E, embora não seja uma tarefa fácil — porque fazer a gestão de pessoas é sempre um desafio —, é também uma experiência profundamente humana e transformadora.
No dia 17 de junho, celebramos o Dia do Prefeito de Praça. Um dia dedicado a essas pessoas que, de coração, dedicam parte do seu tempo para colaborar com o poder público no cuidado, principalmente, das praças e parques da cidade.
Ao longo desses cinco anos, vivo inúmeras experiências que rendem muitas histórias. Nos movimentamos de forma inquieta e participativa por muitos lugares da cidade. Conhecemos o Centro Integrado de Coordenação de Serviços, o sistema de monitoramento urbano, viveiros, equipes de manutenção, secretarias e tantos outros espaços que nos aproximam ainda mais do funcionamento da cidade e do cuidado coletivo.
Hoje, esse universo de prefeitos de praça já soma mais de 400 pessoas. São cidadãos e cidadãs que fazem a diferença nessa corresponsabilidade do cuidado com a cidade. Pessoas que compreendem que o espaço público não pertence somente ao poder público, mas também à comunidade, à sociedade e a todos nós.

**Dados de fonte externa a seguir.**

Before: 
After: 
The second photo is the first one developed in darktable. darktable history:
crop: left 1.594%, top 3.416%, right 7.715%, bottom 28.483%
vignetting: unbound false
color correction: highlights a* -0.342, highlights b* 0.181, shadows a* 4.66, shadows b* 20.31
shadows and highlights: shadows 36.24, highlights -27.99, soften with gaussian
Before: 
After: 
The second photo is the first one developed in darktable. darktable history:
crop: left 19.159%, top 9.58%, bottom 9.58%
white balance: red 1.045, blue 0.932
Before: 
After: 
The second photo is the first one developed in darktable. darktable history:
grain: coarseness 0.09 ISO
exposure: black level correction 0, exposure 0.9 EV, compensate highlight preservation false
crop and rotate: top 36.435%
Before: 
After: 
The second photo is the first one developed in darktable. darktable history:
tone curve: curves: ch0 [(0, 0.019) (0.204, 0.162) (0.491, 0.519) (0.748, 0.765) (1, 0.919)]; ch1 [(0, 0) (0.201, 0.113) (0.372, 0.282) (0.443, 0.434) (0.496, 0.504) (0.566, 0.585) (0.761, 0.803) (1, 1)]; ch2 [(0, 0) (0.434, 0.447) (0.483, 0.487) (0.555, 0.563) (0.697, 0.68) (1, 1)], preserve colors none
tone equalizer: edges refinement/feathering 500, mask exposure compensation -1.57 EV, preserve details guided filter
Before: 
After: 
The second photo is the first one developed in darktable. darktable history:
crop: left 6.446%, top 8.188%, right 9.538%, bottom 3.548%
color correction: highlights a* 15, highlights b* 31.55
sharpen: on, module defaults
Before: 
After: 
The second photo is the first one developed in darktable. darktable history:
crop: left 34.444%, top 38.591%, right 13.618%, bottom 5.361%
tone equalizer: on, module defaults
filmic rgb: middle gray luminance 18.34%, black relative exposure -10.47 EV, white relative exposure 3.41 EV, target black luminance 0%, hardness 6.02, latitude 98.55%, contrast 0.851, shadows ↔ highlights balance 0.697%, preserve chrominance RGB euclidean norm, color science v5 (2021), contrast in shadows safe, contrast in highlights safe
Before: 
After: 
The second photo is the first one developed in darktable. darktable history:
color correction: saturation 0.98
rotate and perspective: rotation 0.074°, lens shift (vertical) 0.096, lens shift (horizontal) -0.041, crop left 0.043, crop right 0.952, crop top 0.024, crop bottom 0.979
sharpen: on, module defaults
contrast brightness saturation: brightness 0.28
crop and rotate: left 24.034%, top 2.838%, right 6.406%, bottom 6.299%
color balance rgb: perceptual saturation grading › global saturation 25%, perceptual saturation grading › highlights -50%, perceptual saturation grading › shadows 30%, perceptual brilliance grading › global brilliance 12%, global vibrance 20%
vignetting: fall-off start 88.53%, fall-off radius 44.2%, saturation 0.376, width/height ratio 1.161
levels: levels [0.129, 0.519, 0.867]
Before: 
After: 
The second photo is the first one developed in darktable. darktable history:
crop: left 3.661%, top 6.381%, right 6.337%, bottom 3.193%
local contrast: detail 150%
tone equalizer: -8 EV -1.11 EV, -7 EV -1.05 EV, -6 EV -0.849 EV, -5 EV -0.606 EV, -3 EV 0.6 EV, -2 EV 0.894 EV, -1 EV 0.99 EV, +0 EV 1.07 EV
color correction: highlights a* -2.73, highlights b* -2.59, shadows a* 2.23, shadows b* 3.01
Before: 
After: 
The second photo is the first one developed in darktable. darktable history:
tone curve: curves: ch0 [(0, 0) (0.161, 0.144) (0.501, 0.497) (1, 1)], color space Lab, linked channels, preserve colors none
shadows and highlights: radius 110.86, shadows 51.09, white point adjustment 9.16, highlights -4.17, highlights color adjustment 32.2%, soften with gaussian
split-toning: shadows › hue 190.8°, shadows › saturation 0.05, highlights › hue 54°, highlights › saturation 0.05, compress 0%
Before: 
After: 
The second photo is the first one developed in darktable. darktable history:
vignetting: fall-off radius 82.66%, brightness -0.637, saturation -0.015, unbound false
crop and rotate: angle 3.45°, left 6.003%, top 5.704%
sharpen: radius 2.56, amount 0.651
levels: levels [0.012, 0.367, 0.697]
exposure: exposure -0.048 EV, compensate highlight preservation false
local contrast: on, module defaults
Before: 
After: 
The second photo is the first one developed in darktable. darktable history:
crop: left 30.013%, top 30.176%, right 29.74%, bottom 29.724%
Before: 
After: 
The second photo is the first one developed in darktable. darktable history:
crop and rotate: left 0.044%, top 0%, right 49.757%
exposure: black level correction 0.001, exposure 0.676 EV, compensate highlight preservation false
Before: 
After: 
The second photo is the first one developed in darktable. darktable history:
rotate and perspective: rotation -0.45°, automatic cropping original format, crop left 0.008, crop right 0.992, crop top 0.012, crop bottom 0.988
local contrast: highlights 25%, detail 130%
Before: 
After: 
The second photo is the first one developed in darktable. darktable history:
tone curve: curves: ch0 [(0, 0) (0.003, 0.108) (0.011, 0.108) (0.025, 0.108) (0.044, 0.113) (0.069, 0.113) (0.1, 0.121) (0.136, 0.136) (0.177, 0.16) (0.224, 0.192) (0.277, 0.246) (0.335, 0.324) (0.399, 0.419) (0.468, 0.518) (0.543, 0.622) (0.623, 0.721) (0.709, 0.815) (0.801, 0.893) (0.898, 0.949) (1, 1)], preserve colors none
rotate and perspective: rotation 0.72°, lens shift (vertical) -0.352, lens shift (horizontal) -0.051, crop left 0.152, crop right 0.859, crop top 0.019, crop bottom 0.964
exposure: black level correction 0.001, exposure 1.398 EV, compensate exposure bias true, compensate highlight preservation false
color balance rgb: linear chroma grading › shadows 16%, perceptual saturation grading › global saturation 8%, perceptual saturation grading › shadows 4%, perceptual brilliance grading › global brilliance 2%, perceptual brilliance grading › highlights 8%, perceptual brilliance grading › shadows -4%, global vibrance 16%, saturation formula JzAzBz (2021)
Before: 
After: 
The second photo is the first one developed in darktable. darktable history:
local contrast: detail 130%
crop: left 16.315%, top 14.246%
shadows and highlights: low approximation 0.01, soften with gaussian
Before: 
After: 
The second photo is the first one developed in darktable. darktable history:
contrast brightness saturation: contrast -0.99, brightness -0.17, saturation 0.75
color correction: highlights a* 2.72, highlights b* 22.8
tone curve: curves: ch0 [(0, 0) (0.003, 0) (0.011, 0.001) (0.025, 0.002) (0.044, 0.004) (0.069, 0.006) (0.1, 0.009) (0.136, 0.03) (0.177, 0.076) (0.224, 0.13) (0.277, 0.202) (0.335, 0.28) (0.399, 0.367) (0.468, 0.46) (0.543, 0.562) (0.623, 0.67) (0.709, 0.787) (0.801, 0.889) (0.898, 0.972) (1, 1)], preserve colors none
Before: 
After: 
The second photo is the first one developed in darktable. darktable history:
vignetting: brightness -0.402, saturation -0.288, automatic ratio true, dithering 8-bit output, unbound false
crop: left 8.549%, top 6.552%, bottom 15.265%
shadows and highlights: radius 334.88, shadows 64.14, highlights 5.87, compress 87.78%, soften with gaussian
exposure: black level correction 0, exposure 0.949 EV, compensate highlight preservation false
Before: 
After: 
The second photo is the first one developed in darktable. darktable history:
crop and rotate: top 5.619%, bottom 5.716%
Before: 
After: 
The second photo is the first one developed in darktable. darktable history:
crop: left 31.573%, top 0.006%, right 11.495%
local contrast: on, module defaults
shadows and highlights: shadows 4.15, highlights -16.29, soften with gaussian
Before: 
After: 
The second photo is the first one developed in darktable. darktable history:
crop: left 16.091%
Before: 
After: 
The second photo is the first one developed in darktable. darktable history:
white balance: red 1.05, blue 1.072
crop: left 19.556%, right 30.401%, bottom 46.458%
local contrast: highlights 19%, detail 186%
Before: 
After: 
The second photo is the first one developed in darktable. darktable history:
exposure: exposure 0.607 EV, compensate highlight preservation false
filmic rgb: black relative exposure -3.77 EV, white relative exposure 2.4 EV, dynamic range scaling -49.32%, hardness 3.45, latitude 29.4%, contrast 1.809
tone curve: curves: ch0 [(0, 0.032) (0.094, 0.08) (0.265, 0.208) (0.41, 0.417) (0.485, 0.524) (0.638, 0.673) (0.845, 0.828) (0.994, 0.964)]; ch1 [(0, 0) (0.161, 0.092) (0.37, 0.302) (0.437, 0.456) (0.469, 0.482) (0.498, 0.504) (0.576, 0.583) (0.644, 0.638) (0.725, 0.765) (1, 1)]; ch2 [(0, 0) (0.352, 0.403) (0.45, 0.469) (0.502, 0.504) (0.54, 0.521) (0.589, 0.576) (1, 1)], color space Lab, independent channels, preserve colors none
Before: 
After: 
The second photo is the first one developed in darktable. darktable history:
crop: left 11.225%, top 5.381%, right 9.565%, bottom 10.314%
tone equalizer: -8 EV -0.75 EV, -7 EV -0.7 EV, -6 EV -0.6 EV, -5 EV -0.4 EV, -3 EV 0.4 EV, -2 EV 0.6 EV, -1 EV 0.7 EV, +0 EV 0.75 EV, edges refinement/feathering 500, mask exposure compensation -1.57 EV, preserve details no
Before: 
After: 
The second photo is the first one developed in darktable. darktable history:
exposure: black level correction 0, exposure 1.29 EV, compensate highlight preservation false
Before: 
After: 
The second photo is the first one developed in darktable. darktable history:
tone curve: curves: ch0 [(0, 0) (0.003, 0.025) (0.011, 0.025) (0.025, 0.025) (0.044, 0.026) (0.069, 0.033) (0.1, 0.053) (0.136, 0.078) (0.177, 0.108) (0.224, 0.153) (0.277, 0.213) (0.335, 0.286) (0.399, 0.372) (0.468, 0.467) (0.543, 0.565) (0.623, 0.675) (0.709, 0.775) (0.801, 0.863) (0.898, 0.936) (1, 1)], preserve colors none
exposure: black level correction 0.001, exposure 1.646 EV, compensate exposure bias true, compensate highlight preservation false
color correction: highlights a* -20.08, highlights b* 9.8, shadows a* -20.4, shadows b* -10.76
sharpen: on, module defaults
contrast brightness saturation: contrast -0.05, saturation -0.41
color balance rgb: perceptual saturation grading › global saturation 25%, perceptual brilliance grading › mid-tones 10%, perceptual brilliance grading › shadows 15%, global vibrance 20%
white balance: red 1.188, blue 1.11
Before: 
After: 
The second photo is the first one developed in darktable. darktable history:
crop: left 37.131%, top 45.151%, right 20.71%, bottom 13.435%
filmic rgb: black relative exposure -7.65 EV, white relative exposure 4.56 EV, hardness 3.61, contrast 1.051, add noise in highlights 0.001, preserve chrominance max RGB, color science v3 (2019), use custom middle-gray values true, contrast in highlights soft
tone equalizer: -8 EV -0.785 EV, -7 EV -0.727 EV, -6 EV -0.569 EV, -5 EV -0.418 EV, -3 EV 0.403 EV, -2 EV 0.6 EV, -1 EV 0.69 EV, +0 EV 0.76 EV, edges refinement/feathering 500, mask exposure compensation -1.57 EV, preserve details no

Esse engajamento no cuidado, na limpeza, na manutenção e na preservação dos espaços públicos é o que transforma o cotidiano de uma cidade. Pequenas atitudes, quando realizadas coletivamente, produzem grandes mudanças e fortalecem o sentimento de pertencimento e de convivência entre as pessoas.
É uma construção ainda recente, de apenas cinco anos, mas que já deixa marcas importantes. E temos a certeza de que esse movimento segue crescendo, inspirando novas pessoas a participarem dessa dinâmica de amor, parceria e compromisso com aquilo que é de todos: o espaço público.
Mas, acima de tudo, construímos vínculos. Encontramos pessoas comprometidas, sensíveis e dispostas a fazer a diferença no lugar onde vivem. E talvez seja justamente isso que mais marque essa caminhada: perceber que cuidar de uma praça também é cuidar das relações, da convivência e do sentimento de pertencimento.
Seguimos aprendendo, enfrentando desafios e acreditando que uma cidade melhor se constrói com participação, diálogo e presença das pessoas.
Regina Maria de Oliveira Machado é Mestre em Educação, funcionária pública e gestora das Praças.